** WRITTEN TASK **
Please reproduce every line of the items below without changing anything.

----- INFORMATION PROVIDED -----

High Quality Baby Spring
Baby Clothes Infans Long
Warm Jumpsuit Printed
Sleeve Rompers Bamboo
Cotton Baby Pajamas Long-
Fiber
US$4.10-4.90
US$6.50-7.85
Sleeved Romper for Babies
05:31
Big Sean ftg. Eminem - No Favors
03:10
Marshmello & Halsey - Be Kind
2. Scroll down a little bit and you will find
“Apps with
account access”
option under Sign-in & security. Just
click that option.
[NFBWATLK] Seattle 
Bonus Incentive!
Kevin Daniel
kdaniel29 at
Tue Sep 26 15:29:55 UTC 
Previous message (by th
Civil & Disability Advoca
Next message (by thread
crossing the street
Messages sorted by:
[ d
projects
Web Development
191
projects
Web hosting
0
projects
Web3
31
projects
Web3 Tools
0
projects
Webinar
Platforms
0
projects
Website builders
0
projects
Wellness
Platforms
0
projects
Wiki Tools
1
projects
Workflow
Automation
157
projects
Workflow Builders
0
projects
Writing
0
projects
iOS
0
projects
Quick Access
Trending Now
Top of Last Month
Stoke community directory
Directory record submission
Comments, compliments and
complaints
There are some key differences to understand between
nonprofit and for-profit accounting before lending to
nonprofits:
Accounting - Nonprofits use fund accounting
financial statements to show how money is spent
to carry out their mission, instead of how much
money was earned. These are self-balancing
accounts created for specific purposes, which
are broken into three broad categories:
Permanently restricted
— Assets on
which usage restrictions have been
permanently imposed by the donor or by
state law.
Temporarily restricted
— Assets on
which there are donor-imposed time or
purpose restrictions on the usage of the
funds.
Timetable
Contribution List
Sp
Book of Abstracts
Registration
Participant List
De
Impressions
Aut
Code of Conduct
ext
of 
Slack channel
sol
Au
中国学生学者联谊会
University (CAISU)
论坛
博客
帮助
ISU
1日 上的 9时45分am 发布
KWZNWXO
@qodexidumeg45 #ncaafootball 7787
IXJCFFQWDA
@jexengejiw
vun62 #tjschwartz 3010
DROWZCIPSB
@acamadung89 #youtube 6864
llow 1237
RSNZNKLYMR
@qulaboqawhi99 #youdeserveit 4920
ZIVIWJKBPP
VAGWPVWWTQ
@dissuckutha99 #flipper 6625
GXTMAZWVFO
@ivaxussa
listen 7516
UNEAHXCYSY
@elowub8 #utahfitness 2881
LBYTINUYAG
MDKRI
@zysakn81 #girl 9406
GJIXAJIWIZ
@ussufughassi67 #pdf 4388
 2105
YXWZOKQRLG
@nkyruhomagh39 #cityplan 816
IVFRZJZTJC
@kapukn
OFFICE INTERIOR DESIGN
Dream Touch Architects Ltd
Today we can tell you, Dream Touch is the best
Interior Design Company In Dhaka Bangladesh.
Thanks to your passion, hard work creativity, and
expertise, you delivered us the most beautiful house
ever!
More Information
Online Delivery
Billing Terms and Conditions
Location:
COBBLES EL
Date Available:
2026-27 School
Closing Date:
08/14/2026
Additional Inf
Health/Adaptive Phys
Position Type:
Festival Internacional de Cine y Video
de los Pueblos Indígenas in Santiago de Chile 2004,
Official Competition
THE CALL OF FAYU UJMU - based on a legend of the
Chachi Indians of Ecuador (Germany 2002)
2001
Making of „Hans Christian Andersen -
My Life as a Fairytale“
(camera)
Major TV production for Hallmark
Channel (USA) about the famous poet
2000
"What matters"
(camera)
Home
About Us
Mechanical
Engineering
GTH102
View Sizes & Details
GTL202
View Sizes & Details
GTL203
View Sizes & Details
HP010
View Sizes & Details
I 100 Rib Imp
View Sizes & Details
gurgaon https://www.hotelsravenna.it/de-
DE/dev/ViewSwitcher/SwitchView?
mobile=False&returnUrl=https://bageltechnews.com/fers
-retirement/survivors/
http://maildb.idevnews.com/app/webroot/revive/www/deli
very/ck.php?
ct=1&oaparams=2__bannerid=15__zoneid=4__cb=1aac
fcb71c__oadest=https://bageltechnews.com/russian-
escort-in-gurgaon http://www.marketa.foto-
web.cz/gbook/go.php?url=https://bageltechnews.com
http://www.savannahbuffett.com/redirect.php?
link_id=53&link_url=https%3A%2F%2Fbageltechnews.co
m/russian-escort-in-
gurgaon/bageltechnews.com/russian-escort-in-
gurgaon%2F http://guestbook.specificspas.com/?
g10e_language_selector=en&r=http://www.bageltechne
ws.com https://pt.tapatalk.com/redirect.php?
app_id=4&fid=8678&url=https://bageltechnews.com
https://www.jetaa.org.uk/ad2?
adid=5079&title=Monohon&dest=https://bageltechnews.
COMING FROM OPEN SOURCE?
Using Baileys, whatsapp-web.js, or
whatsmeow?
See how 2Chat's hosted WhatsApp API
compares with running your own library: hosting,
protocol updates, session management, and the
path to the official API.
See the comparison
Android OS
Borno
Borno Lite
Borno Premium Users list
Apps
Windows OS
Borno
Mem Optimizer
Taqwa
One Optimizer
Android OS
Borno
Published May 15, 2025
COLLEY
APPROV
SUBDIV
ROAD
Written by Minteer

-----

** RESPONSE TO THIS TASK **
High Quality Baby Spring
Baby Clothes Infans Long
Warm Jumpsuit Printed
Sleeve Rompers Bamboo
Cotton Baby Pajamas Long-
Fiber
US$4.10-4.90
US$6.50-7.85
Sleeved Romper for Babies
05:31
Big Sean ftg. Eminem - No Favors
03:10
Marshmello & Halsey - Be Kind
2. Scroll down a little bit and you will find
“Apps with
account access”
option under Sign-in & security. Just
click that option.
[NFBWATLK] Seattle 
Bonus Incentive!
Kevin Daniel
kdaniel29 at
Tue Sep 26 15:29:55 UTC 
Previous message (by th
Civil & Disability Advoca
Next message (by thread
crossing the street
Messages sorted by:
[ d
projects
Web Development
191
projects
Web hosting
0
projects
Web3
31
projects
Web3 Tools
0
projects
Webinar
Platforms
0
projects
Website builders
0
projects
Wellness
Platforms
0
projects
Wiki Tools
1
projects
Workflow
Automation
157
projects
Workflow Builders
0
projects
Writing
0
projects
iOS
0
projects
Quick Access
Trending Now
Top of Last Month
Stoke community directory
Directory record submission
Comments, compliments and
complaints
There are some key differences to understand between
nonprofit and for-profit accounting before lending to
nonprofits:
Accounting - Nonprofits use fund accounting
financial statements to show how money is spent
to carry out their mission, instead of how much
money was earned. These are self-balancing
accounts created for specific purposes, which
are broken into three broad categories:
Permanently restricted
— Assets on
which usage restrictions have been
permanently imposed by the donor or by
state law.
Temporarily restricted
— Assets on
which there are donor-imposed time or
purpose restrictions on the usage of the
funds.
Timetable
Contribution List
Sp
Book of Abstracts
Registration
Participant List
De
Impressions
Aut
Code of Conduct
ext
of 
Slack channel
sol
Au
中国学生学者联谊会
University (CAISU)
论坛
博客
帮助
ISU
1日 上的 9时45分am 发布
KWZNWXO
@qodexidumeg45 #ncaafootball 7787
IXJCFFQWDA
@jexengejiw
vun62 #tjschwartz 3010
DROWZCIPSB
@acamadung89 #youtube 6864
llow 1237
RSNZNKLYMR
@qulaboqawhi99 #youdeserveit 4920
ZIVIWJKBPP
VAGWPVWWTQ
@dissuckutha99 #flipper 6625
GXTMAZWVFO
@ivaxussa
listen 7516
UNEAHXCYSY
@elowub8 #utahfitness 2881
LBYTINUYAG
MDKRI
@zysakn81 #girl 9406
GJIXAJIWIZ
@ussufughassi67 #pdf 4388
 2105
YXWZOKQRLG
@nkyruhomagh39 #cityplan 816
IVFRZJZTJC
@kapukn
OFFICE INTERIOR DESIGN
Dream Touch Architects Ltd
Today we can tell you, Dream Touch is the best
Interior Design Company In Dhaka Bangladesh.
Thanks to your passion, hard work creativity, and
expertise, you delivered us the most beautiful house
ever!
More Information
Online Delivery
Billing Terms and Conditions
Location:
COBBLES EL
Date Available:
2026-27 School
Closing Date:
08/14/2026
Additional Inf
Health/Adaptive Phys
Position Type:
Festival Internacional de Cine y Video
de los Pueblos Indígenas in Santiago de Chile 2004,
Official Competition
THE CALL OF FAYU UJMU - based on a legend of the
Chachi Indians of Ecuador (Germany 2002)
2001
Making of „Hans Christian Andersen -
My Life as a Fairytale“
(camera)
Major TV production for Hallmark
Channel (USA) about the famous poet
2000
"What matters"
(camera)
Home
About Us
Mechanical
Engineering
GTH102
View Sizes & Details
GTL202
View Sizes & Details
GTL203
View Sizes & Details
HP010
View Sizes & Details
I 100 Rib Imp
View Sizes & Details
gurgaon https://www.hotelsravenna.it/de-
DE/dev/ViewSwitcher/SwitchView?
mobile=False&returnUrl=https://bageltechnews.com/fers
-retirement/survivors/
http://maildb.idevnews.com/app/webroot/revive/www/deli
very/ck.php?
ct=1&oaparams=2__bannerid=15__zoneid=4__cb=1aac
fcb71c__oadest=https://bageltechnews.com/russian-
escort-in-gurgaon http://www.marketa.foto-
web.cz/gbook/go.php?url=https://bageltechnews.com
http://www.savannahbuffett.com/redirect.php?
link_id=53&link_url=https%3A%2F%2Fbageltechnews.co
m/russian-escort-in-
gurgaon/bageltechnews.com/russian-escort-in-
gurgaon%2F http://guestbook.specificspas.com/?
g10e_language_selector=en&r=http://www.bageltechne
ws.com https://pt.tapatalk.com/redirect.php?
app_id=4&fid=8678&url=https://bageltechnews.com
https://www.jetaa.org.uk/ad2?
adid=5079&title=Monohon&dest=https://bageltechnews.
COMING FROM OPEN SOURCE?
Using Baileys, whatsapp-web.js, or
whatsmeow?
See how 2Chat's hosted WhatsApp API
compares with running your own library: hosting,
protocol updates, session management, and the
path to the official API.
See the comparison
Android OS
Borno
Borno Lite
Borno Premium Users list
Apps
Windows OS
Borno
Mem Optimizer
Taqwa
One Optimizer
Android OS
Borno
Published May 15, 2025
COLLEY
APPROV
SUBDIV
ROAD
Written by Minteer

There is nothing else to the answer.